[Records from a data collection]
....

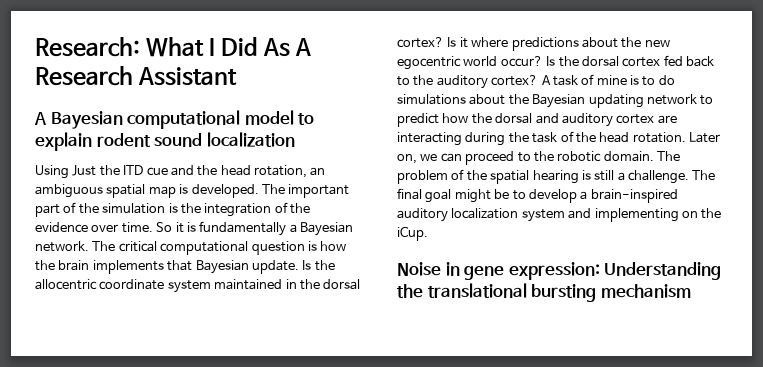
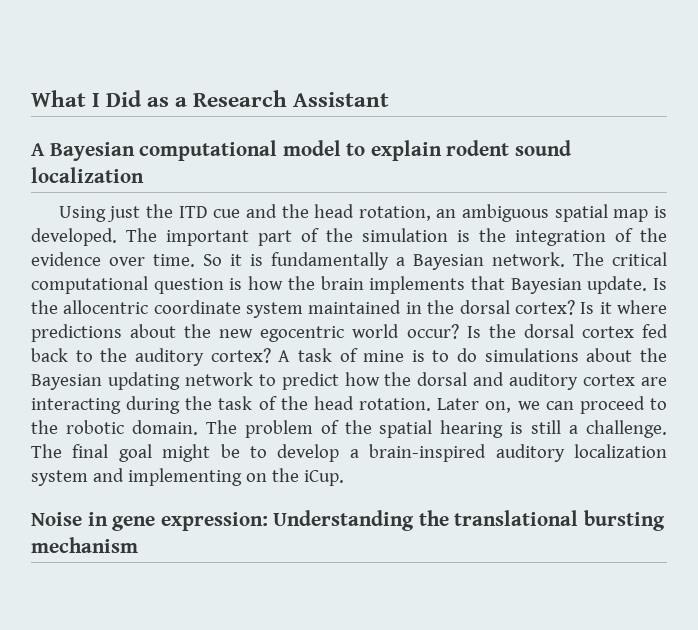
[35,37,140,57] Research: -> (31, 98) none
[263,38,312,57] As A -> [147,97,188,107] as a
[72,165,97,176] Just -> [107,206,141,222] just

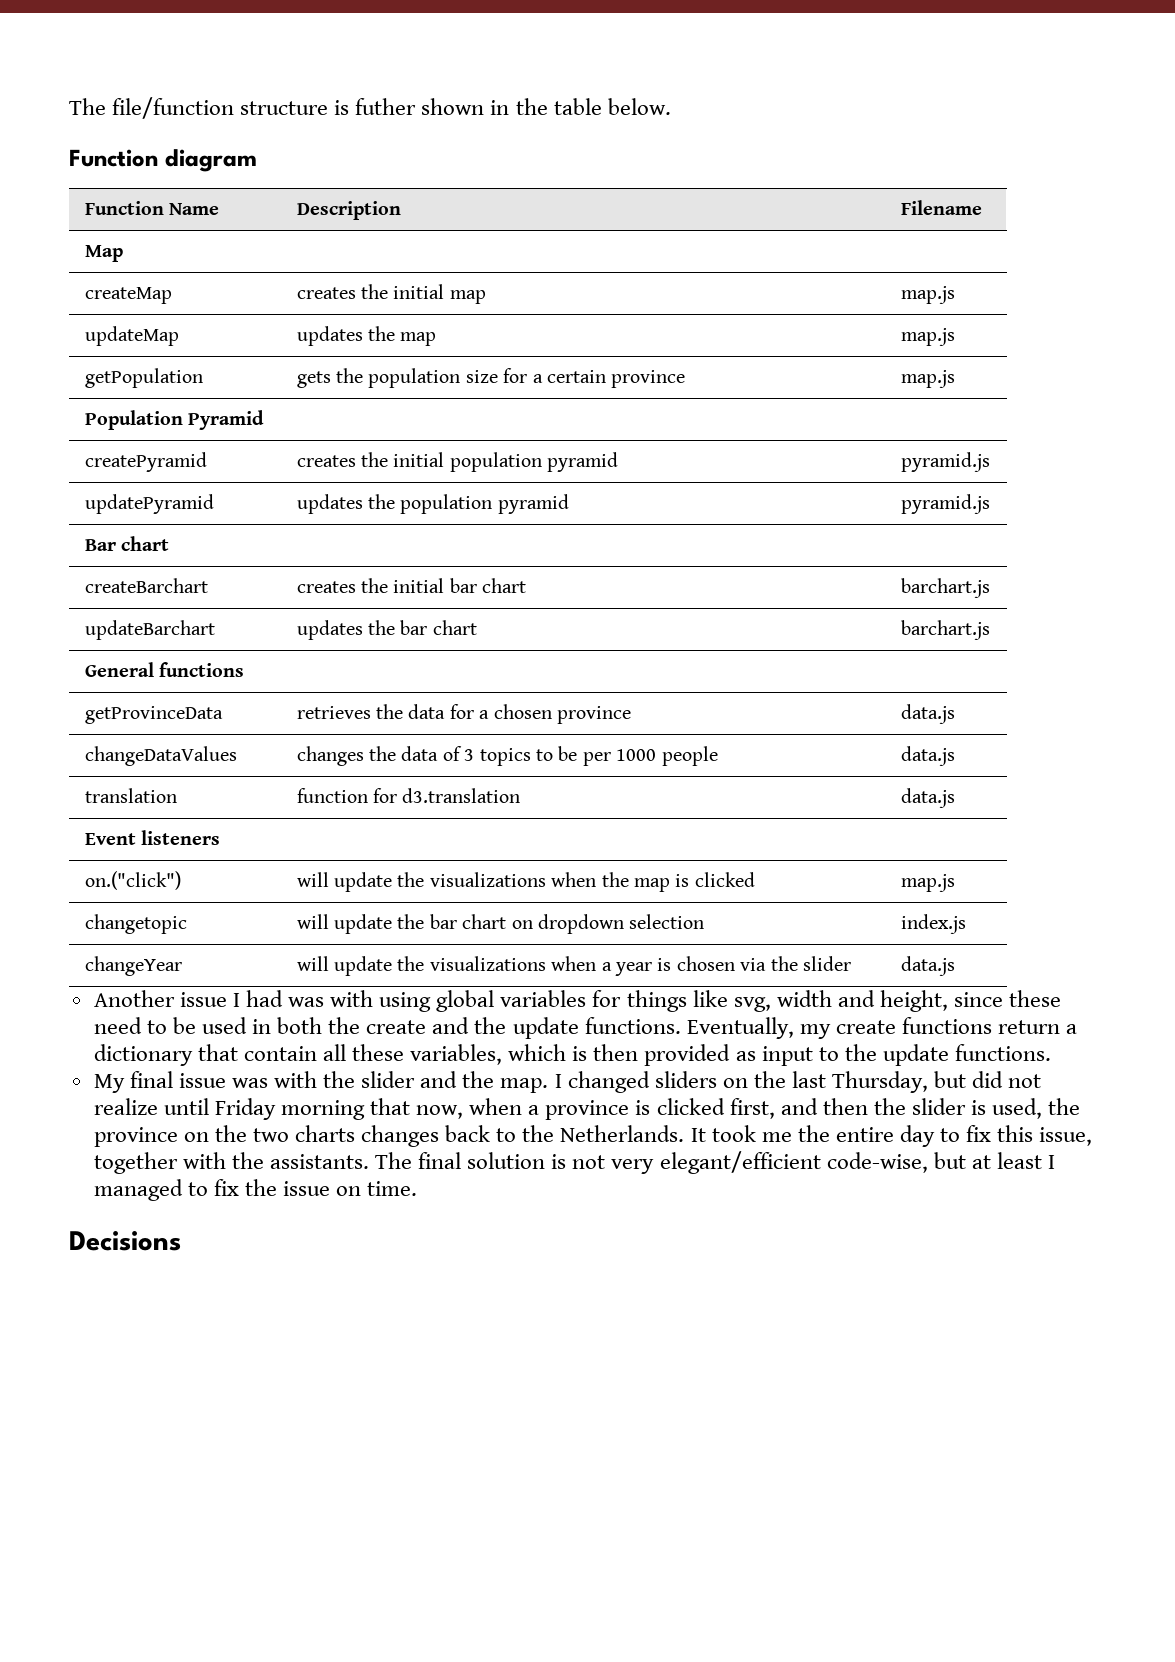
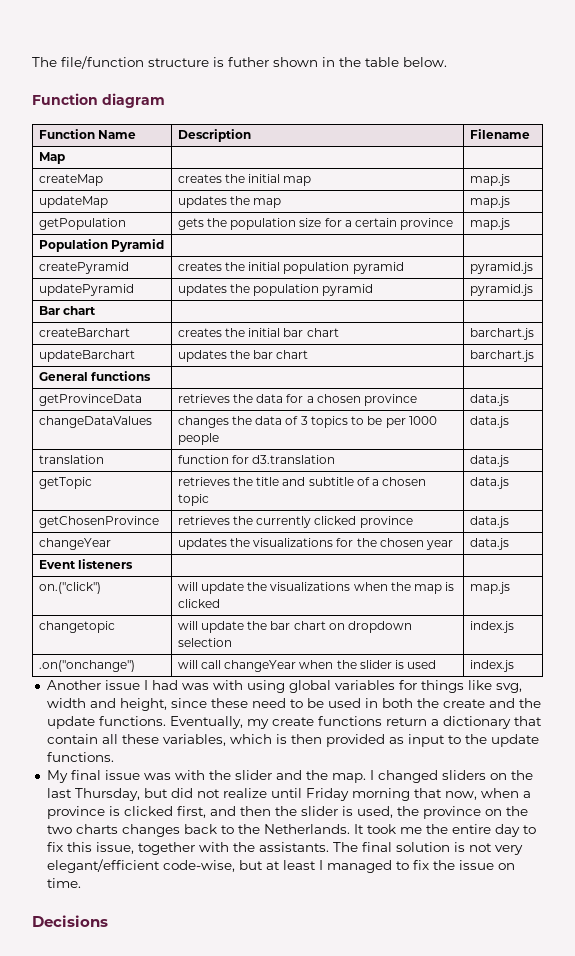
(955, 798) none -> [38,477,92,489] [177,477,427,486] [177,494,209,506] [469,477,509,489] [38,516,159,528] [177,516,413,528] [469,516,509,528] [38,538,111,550] [177,538,454,550] [469,538,509,550] // getTopic | retrieves the title and subtitle of a chosen topic | data.js // getChosenProvince | retrieves the currently clicked province | data.js // changeYear | updates the visualizations for the chosen year | data.js
[84,956,182,976] [296,956,852,976] [900,956,955,976] changeYear | will update the visualizations when a year is chosen via the slider | data.js -> [38,660,135,672] [177,660,437,672] [469,660,514,672] .on("onchange") | will call changeYear when the slider is used | index.js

....

To-do item: Once the line with "[263,38,312,57] As A -> [147,97,188,107] as a" has been found above, output that line and every later line exactly, stopping after the line with "(955, 798) none", and omit the pictures.

Reply to the exercise:
[263,38,312,57] As A -> [147,97,188,107] as a
[72,165,97,176] Just -> [107,206,141,222] just

(955, 798) none -> [38,477,92,489] [177,477,427,486] [177,494,209,506] [469,477,509,489] [38,516,159,528] [177,516,413,528] [469,516,509,528] [38,538,111,550] [177,538,454,550] [469,538,509,550] // getTopic | retrieves the title and subtitle of a chosen topic | data.js // getChosenProvince | retrieves the currently clicked province | data.js // changeYear | updates the visualizations for the chosen year | data.js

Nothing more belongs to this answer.